> [WHAT TO WORK ON]: The expected reply is all of the data, returned exactly.

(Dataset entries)
::::::
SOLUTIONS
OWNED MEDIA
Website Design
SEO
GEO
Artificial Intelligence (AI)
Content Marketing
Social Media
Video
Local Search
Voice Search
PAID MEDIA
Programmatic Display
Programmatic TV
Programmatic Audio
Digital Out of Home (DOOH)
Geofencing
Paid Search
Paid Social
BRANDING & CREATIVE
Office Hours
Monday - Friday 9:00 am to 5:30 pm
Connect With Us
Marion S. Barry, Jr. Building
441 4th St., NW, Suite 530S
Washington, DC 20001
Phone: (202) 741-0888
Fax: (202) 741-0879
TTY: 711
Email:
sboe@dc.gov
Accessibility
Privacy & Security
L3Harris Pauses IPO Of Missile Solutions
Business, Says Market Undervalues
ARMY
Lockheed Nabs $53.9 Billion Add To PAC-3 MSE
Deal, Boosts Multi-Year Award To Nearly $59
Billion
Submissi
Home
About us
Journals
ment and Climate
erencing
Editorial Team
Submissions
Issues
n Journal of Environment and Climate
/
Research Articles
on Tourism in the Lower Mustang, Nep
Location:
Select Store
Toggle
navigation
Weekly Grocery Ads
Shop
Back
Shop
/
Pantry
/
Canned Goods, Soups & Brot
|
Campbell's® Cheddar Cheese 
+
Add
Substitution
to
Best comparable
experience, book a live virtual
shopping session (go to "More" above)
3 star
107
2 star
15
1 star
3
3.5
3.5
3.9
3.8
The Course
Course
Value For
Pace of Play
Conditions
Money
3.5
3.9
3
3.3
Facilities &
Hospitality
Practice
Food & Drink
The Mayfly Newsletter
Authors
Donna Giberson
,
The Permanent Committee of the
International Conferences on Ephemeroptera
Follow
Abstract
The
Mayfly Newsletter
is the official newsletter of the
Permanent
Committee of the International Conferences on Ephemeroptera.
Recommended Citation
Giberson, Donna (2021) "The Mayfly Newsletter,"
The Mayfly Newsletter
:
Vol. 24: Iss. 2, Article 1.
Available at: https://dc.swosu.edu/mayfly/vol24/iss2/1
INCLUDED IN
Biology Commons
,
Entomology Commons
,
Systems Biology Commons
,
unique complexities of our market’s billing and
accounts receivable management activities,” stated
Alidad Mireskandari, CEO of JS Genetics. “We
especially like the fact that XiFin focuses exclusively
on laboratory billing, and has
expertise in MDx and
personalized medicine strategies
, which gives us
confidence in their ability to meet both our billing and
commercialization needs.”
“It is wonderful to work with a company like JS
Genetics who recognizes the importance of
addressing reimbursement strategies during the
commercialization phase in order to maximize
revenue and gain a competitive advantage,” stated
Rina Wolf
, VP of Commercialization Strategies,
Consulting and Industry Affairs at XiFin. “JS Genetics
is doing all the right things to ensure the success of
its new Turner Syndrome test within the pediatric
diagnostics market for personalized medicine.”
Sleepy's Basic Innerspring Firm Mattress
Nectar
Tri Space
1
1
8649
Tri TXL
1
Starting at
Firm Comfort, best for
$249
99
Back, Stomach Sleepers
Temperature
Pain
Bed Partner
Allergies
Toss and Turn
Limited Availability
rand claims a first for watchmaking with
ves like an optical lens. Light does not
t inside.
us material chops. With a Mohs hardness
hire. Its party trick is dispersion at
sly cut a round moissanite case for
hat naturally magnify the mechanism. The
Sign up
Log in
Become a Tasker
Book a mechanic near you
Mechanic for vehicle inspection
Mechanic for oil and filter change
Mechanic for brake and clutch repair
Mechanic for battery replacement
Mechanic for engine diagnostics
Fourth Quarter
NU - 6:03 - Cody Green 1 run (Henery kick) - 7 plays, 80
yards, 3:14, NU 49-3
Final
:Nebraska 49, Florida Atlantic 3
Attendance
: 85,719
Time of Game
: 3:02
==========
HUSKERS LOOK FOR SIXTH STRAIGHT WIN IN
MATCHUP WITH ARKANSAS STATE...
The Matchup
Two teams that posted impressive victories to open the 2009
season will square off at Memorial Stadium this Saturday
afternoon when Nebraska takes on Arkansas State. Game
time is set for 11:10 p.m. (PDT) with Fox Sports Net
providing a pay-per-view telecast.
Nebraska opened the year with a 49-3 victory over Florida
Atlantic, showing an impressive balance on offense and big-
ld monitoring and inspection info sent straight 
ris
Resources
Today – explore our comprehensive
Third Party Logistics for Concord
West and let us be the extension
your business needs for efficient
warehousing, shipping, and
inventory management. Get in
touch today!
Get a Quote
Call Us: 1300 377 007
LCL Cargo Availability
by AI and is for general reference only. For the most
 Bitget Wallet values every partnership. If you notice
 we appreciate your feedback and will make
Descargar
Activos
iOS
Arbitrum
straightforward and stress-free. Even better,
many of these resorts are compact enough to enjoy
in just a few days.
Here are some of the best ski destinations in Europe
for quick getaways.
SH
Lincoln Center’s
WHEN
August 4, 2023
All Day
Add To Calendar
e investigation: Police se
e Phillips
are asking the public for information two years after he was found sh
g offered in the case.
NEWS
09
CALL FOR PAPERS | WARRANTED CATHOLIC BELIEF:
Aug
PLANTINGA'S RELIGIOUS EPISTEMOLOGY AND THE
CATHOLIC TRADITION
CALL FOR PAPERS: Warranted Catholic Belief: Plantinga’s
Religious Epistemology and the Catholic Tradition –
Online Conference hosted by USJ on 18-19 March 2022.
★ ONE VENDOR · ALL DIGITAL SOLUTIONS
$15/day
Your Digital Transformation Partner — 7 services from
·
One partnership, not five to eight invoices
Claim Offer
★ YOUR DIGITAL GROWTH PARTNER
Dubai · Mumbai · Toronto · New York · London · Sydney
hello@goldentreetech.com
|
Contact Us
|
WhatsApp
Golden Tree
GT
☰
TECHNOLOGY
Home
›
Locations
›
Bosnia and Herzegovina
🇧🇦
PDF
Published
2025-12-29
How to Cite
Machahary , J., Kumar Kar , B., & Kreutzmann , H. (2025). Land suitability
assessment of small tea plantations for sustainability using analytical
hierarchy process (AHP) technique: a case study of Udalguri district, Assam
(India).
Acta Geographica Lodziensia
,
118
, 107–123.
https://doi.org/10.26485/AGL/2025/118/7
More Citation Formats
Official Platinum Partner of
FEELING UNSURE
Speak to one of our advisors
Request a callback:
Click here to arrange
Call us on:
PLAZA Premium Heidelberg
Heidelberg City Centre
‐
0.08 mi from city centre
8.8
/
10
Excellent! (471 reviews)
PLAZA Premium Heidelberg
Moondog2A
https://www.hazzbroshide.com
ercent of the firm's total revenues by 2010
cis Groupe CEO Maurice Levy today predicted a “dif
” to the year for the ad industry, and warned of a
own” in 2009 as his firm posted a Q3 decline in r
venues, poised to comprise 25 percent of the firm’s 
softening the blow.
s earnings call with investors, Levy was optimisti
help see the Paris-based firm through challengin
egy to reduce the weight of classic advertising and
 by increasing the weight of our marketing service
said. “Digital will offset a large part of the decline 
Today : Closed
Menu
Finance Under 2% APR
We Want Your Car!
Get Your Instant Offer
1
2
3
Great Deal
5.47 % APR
::::::
> [OUTPUT FOR THIS EXERCISE]:
SOLUTIONS
OWNED MEDIA
Website Design
SEO
GEO
Artificial Intelligence (AI)
Content Marketing
Social Media
Video
Local Search
Voice Search
PAID MEDIA
Programmatic Display
Programmatic TV
Programmatic Audio
Digital Out of Home (DOOH)
Geofencing
Paid Search
Paid Social
BRANDING & CREATIVE
Office Hours
Monday - Friday 9:00 am to 5:30 pm
Connect With Us
Marion S. Barry, Jr. Building
441 4th St., NW, Suite 530S
Washington, DC 20001
Phone: (202) 741-0888
Fax: (202) 741-0879
TTY: 711
Email:
sboe@dc.gov
Accessibility
Privacy & Security
L3Harris Pauses IPO Of Missile Solutions
Business, Says Market Undervalues
ARMY
Lockheed Nabs $53.9 Billion Add To PAC-3 MSE
Deal, Boosts Multi-Year Award To Nearly $59
Billion
Submissi
Home
About us
Journals
ment and Climate
erencing
Editorial Team
Submissions
Issues
n Journal of Environment and Climate
/
Research Articles
on Tourism in the Lower Mustang, Nep
Location:
Select Store
Toggle
navigation
Weekly Grocery Ads
Shop
Back
Shop
/
Pantry
/
Canned Goods, Soups & Brot
|
Campbell's® Cheddar Cheese 
+
Add
Substitution
to
Best comparable
experience, book a live virtual
shopping session (go to "More" above)
3 star
107
2 star
15
1 star
3
3.5
3.5
3.9
3.8
The Course
Course
Value For
Pace of Play
Conditions
Money
3.5
3.9
3
3.3
Facilities &
Hospitality
Practice
Food & Drink
The Mayfly Newsletter
Authors
Donna Giberson
,
The Permanent Committee of the
International Conferences on Ephemeroptera
Follow
Abstract
The
Mayfly Newsletter
is the official newsletter of the
Permanent
Committee of the International Conferences on Ephemeroptera.
Recommended Citation
Giberson, Donna (2021) "The Mayfly Newsletter,"
The Mayfly Newsletter
:
Vol. 24: Iss. 2, Article 1.
Available at: https://dc.swosu.edu/mayfly/vol24/iss2/1
INCLUDED IN
Biology Commons
,
Entomology Commons
,
Systems Biology Commons
,
unique complexities of our market’s billing and
accounts receivable management activities,” stated
Alidad Mireskandari, CEO of JS Genetics. “We
especially like the fact that XiFin focuses exclusively
on laboratory billing, and has
expertise in MDx and
personalized medicine strategies
, which gives us
confidence in their ability to meet both our billing and
commercialization needs.”
“It is wonderful to work with a company like JS
Genetics who recognizes the importance of
addressing reimbursement strategies during the
commercialization phase in order to maximize
revenue and gain a competitive advantage,” stated
Rina Wolf
, VP of Commercialization Strategies,
Consulting and Industry Affairs at XiFin. “JS Genetics
is doing all the right things to ensure the success of
its new Turner Syndrome test within the pediatric
diagnostics market for personalized medicine.”
Sleepy's Basic Innerspring Firm Mattress
Nectar
Tri Space
1
1
8649
Tri TXL
1
Starting at
Firm Comfort, best for
$249
99
Back, Stomach Sleepers
Temperature
Pain
Bed Partner
Allergies
Toss and Turn
Limited Availability
rand claims a first for watchmaking with
ves like an optical lens. Light does not
t inside.
us material chops. With a Mohs hardness
hire. Its party trick is dispersion at
sly cut a round moissanite case for
hat naturally magnify the mechanism. The
Sign up
Log in
Become a Tasker
Book a mechanic near you
Mechanic for vehicle inspection
Mechanic for oil and filter change
Mechanic for brake and clutch repair
Mechanic for battery replacement
Mechanic for engine diagnostics
Fourth Quarter
NU - 6:03 - Cody Green 1 run (Henery kick) - 7 plays, 80
yards, 3:14, NU 49-3
Final
:Nebraska 49, Florida Atlantic 3
Attendance
: 85,719
Time of Game
: 3:02
==========
HUSKERS LOOK FOR SIXTH STRAIGHT WIN IN
MATCHUP WITH ARKANSAS STATE...
The Matchup
Two teams that posted impressive victories to open the 2009
season will square off at Memorial Stadium this Saturday
afternoon when Nebraska takes on Arkansas State. Game
time is set for 11:10 p.m. (PDT) with Fox Sports Net
providing a pay-per-view telecast.
Nebraska opened the year with a 49-3 victory over Florida
Atlantic, showing an impressive balance on offense and big-
ld monitoring and inspection info sent straight 
ris
Resources
Today – explore our comprehensive
Third Party Logistics for Concord
West and let us be the extension
your business needs for efficient
warehousing, shipping, and
inventory management. Get in
touch today!
Get a Quote
Call Us: 1300 377 007
LCL Cargo Availability
by AI and is for general reference only. For the most
 Bitget Wallet values every partnership. If you notice
 we appreciate your feedback and will make
Descargar
Activos
iOS
Arbitrum
straightforward and stress-free. Even better,
many of these resorts are compact enough to enjoy
in just a few days.
Here are some of the best ski destinations in Europe
for quick getaways.
SH
Lincoln Center’s
WHEN
August 4, 2023
All Day
Add To Calendar
e investigation: Police se
e Phillips
are asking the public for information two years after he was found sh
g offered in the case.
NEWS
09
CALL FOR PAPERS | WARRANTED CATHOLIC BELIEF:
Aug
PLANTINGA'S RELIGIOUS EPISTEMOLOGY AND THE
CATHOLIC TRADITION
CALL FOR PAPERS: Warranted Catholic Belief: Plantinga’s
Religious Epistemology and the Catholic Tradition –
Online Conference hosted by USJ on 18-19 March 2022.
★ ONE VENDOR · ALL DIGITAL SOLUTIONS
$15/day
Your Digital Transformation Partner — 7 services from
·
One partnership, not five to eight invoices
Claim Offer
★ YOUR DIGITAL GROWTH PARTNER
Dubai · Mumbai · Toronto · New York · London · Sydney
hello@goldentreetech.com
|
Contact Us
|
WhatsApp
Golden Tree
GT
☰
TECHNOLOGY
Home
›
Locations
›
Bosnia and Herzegovina
🇧🇦
PDF
Published
2025-12-29
How to Cite
Machahary , J., Kumar Kar , B., & Kreutzmann , H. (2025). Land suitability
assessment of small tea plantations for sustainability using analytical
hierarchy process (AHP) technique: a case study of Udalguri district, Assam
(India).
Acta Geographica Lodziensia
,
118
, 107–123.
https://doi.org/10.26485/AGL/2025/118/7
More Citation Formats
Official Platinum Partner of
FEELING UNSURE
Speak to one of our advisors
Request a callback:
Click here to arrange
Call us on:
PLAZA Premium Heidelberg
Heidelberg City Centre
‐
0.08 mi from city centre
8.8
/
10
Excellent! (471 reviews)
PLAZA Premium Heidelberg
Moondog2A
https://www.hazzbroshide.com
ercent of the firm's total revenues by 2010
cis Groupe CEO Maurice Levy today predicted a “dif
” to the year for the ad industry, and warned of a
own” in 2009 as his firm posted a Q3 decline in r
venues, poised to comprise 25 percent of the firm’s 
softening the blow.
s earnings call with investors, Levy was optimisti
help see the Paris-based firm through challengin
egy to reduce the weight of classic advertising and
 by increasing the weight of our marketing service
said. “Digital will offset a large part of the decline 
Today : Closed
Menu
Finance Under 2% APR
We Want Your Car!
Get Your Instant Offer
1
2
3
Great Deal
5.47 % APR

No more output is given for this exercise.